I’d like to see the cleanup process be more efficient. That's my biggest headache and the biggest elephant in the room. When you have a policy that's got hundreds of rules, help me clean it up please: tell me what rules aren't used, tell me what rules are redundant, and tell me how I can simplify the rule base. I mean it does a lot of that today, but feel free to innovate there. Make it better.

It has been stable. We pretty much just set it and forget it. It reaches out to us or, when we want to go consult it, we don't typically have any problems pulling it up.

It has scaled well for us. We probably have about a couple hundred firewalls feeding it information including rule usage and so on.

We haven't really had to use technical support. I think the only time we had to was during implementation.

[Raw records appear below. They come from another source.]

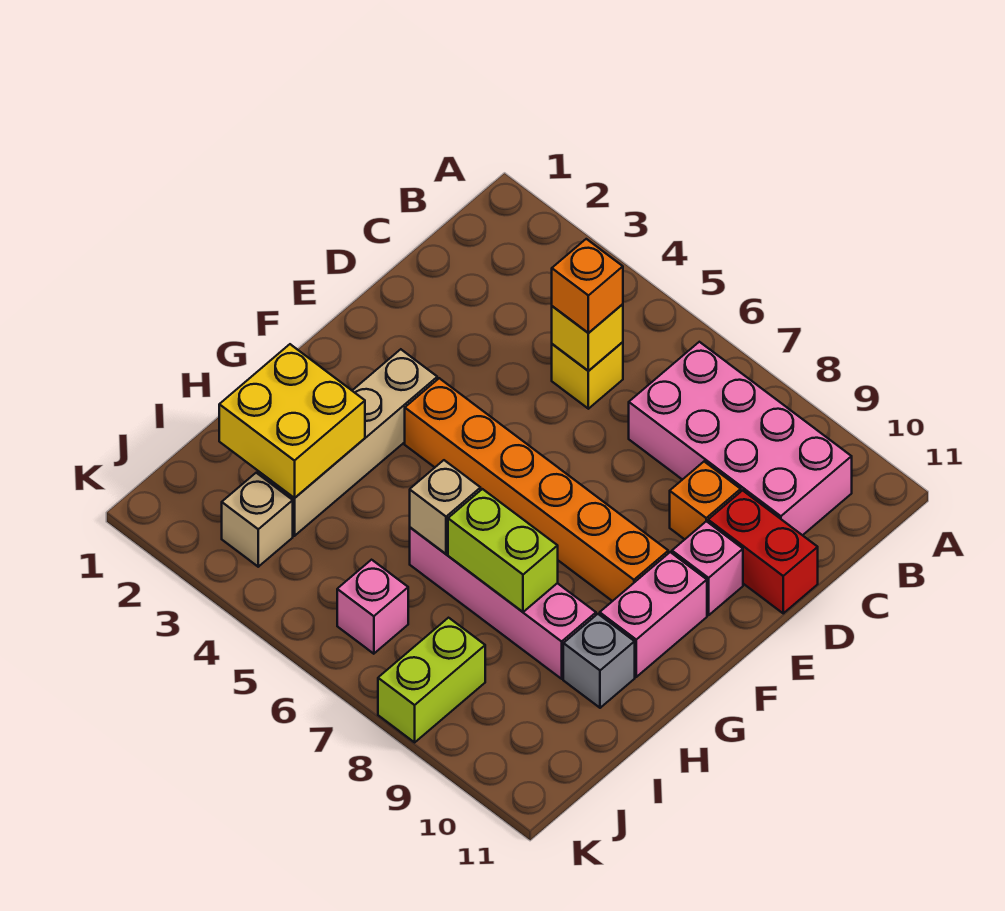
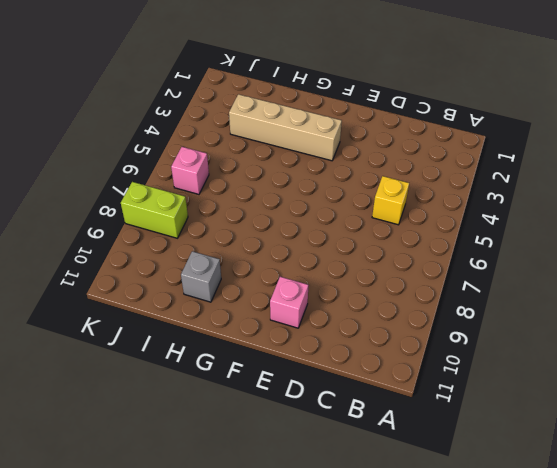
none -> pink 2x4 brick [629,342,852,535]
none -> orange 1x1 brick [670,462,741,539]
none -> red 1x2 brick [708,490,818,613]

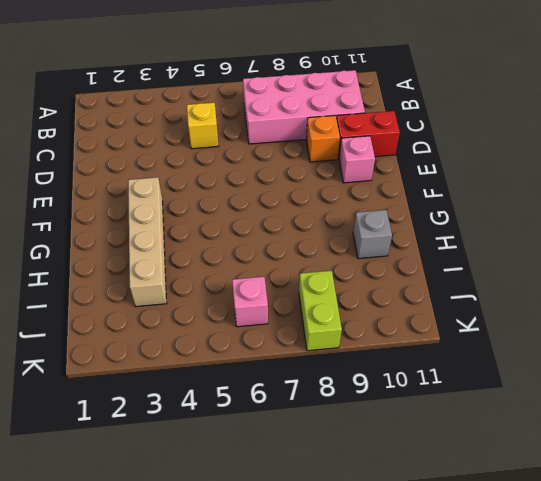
none -> orange 1x6 brick [405,378,668,601]
none -> pink 1x2 brick [600,552,707,677]
none -> pink 1x4 brick [410,527,596,679]

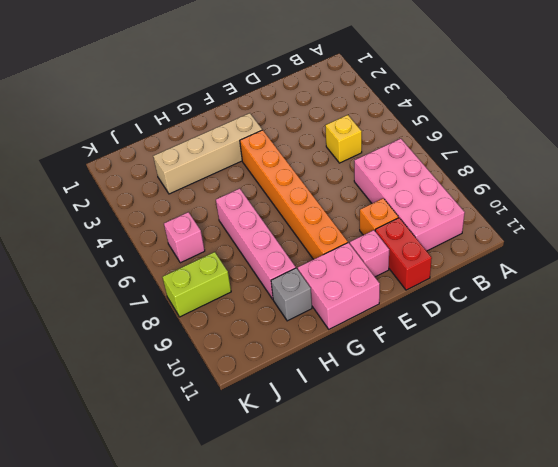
pink 2x2 brick [298,243,380,329] -> pink 1x2 brick [600,552,707,677]
none -> tan 1x1 brick [222,473,293,567]
none -> yellow 1x1 brick [552,304,623,371]
none -> yellow 2x2 brick [219,344,365,498]

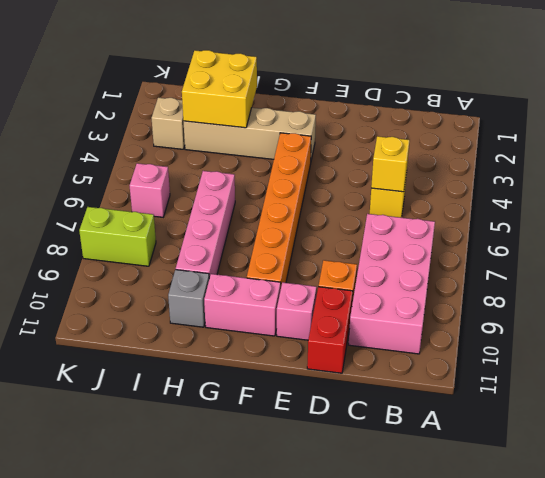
none -> tan 1x1 brick [410,460,481,554]
none -> lime 1x2 brick [448,489,558,612]
none -> orange 1x1 brick [552,239,623,333]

We have kind of a weird setup where we needed to split out syslog for rule usage analysis because we consolidated our syslog in one place. We said, "Hey, can you just have Tufin pull from that?" Support helped us with that.

Implementation was easy. The previous solution we had didn't really work. We brought Tufin in, got it working, and rolled it right out.

I was involved in the implementation, not so much in the vendor selection. Of course, I knew about Tufin, its reputation and so on, so I was not opposed to it at all.

I’m rating the product a nine just because I’m stingy with my tens.
Tufin delivers on everything that we've asked them. For a similar use case, they're solid and you're not going to have any kind of surprises or issues that are going to crop up from what I've seen. As an administrator rolling something out and having it work the first time, that's pretty much all you can ask for.